The UNFPA-UNICEF joint programme is scheduled for 2018 to 2022, with funding support from Global Affairs Canada, which has been designed to support government implement its adolescent girls’ vision and scale-up the existing strategies and interventions to ensure an integrated policy response, which holistically serves the needs of adolescent girls, aged 10-19 years in Ghana,” she said.

Objective

She explained that such a programme had become necessary because although the UNFPA and its stakeholders were preaching abstinence to girls and boys, the truth remained that most of adolescents were not ready to abstain and, therefore, they had to be given other options to protect them from unwanted pregnancies, sexually transmitted diseases, abortions among other implications.
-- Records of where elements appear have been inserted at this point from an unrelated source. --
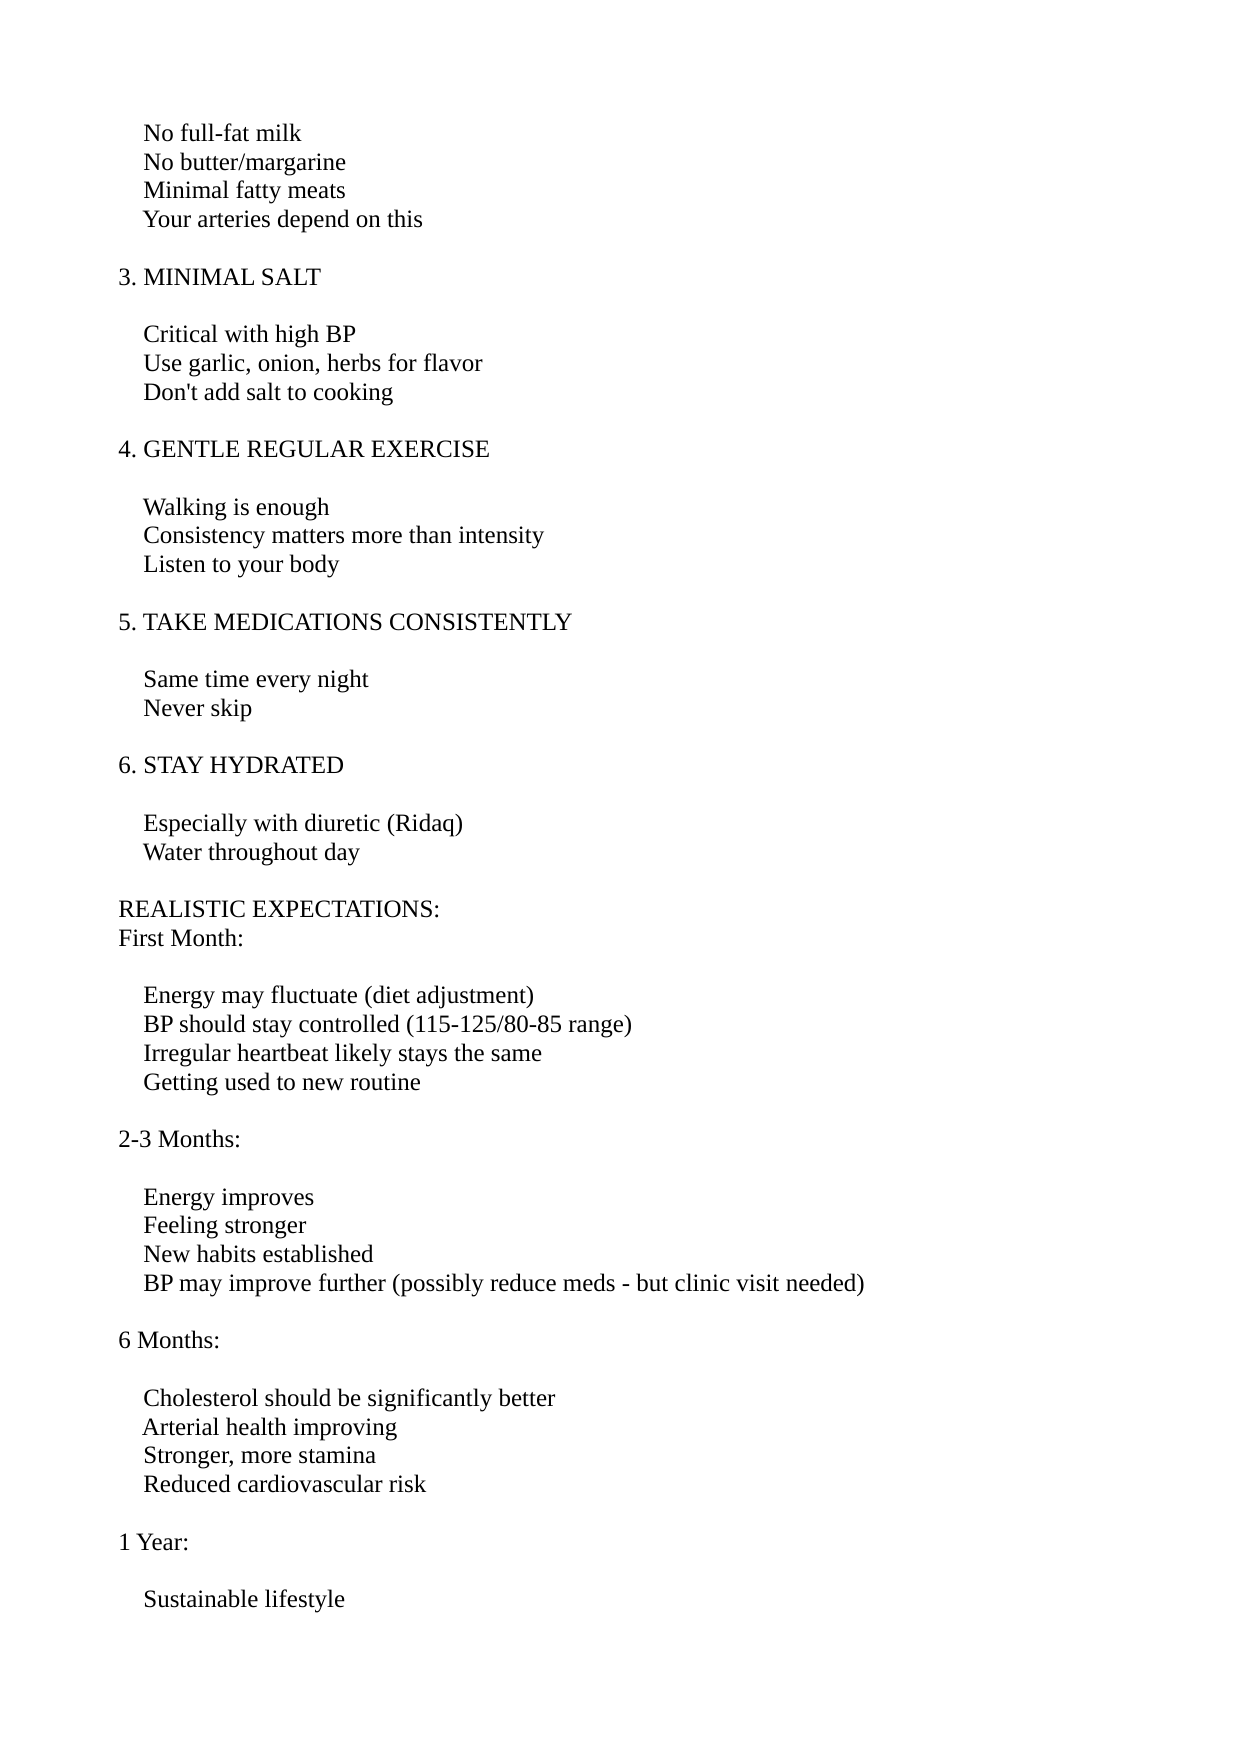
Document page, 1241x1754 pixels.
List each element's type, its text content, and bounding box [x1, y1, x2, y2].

text Getting used to new routine [118, 1067, 1122, 1096]
text Walking is enough [118, 492, 1122, 521]
text BP may improve further (possibly reduce meds - but clinic visit needed) [118, 1268, 1122, 1297]
text Energy improves [118, 1182, 1122, 1211]
text Especially with diuretic (Ridaq) [118, 808, 1122, 837]
text 6 Months: [118, 1326, 1122, 1354]
text Reduced cardiovascular risk [118, 1469, 1122, 1498]
text Use garlic, onion, herbs for flavor [118, 348, 1122, 377]
text Irregular heartbeat likely stays the same [118, 1038, 1122, 1067]
text Feeling stronger [118, 1211, 1122, 1239]
text Energy may fluctuate (diet adjustment) [118, 981, 1122, 1009]
text First Month: [118, 923, 1122, 952]
text Arterial health improving [118, 1412, 1122, 1441]
text Consistency matters more than intensity [118, 521, 1122, 549]
text Minimal fatty meats [118, 176, 1122, 204]
text 2-3 Months: [118, 1124, 1122, 1153]
text Cholesterol should be significantly better [118, 1383, 1122, 1412]
text Listen to your body [118, 549, 1122, 578]
text Critical with high BP [118, 319, 1122, 348]
text Don't add salt to cooking [118, 377, 1122, 406]
text BP should stay controlled (115-125/80-85 range) [118, 1009, 1122, 1038]
text No butter/margarine [118, 147, 1122, 176]
text Sustainable lifestyle [118, 1584, 1122, 1613]
text Same time every night [118, 664, 1122, 693]
text Water throughout day [118, 837, 1122, 866]
text 5. TAKE MEDICATIONS CONSISTENTLY [118, 607, 1122, 636]
text REALISTIC EXPECTATIONS: [118, 894, 1122, 923]
text No full-fat milk [118, 118, 1122, 147]
text 3. MINIMAL SALT [118, 262, 1122, 291]
text 1 Year: [118, 1527, 1122, 1556]
text Stronger, more stamina [118, 1441, 1122, 1469]
text New habits established [118, 1239, 1122, 1268]
text Never skip [118, 693, 1122, 722]
text 4. GENTLE REGULAR EXERCISE [118, 434, 1122, 463]
text 6. STAY HYDRATED [118, 751, 1122, 779]
text Your arteries depend on this [118, 204, 1122, 233]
She said services provided under the programme, which started late 2018, included sexuality education, family planning and contraception services and commodities across 36 selected districts in eight regions.

Why girls?

She said that the period of adolescence, profoundly influenced girls’ future potential and life outcomes and was a time of key transitions from girlhood to womanhood; from primary to secondary education; from education to work and family life.

Ms Awotwe said the transitional period for adolescence was characterised with gender inequality and poverty, which exposed girls to higher chance of school dropouts; child marriage; sexual and gender-based violence, abuse and sexually transmitted infections; adolescent pregnancy, obstetric fistula and maternal mortality; anaemia and others.

She said the UNFPA recognising men and boys as key stakeholders to the Adolescent Girls Programme, it had developed a guidelines for engaging men and boys.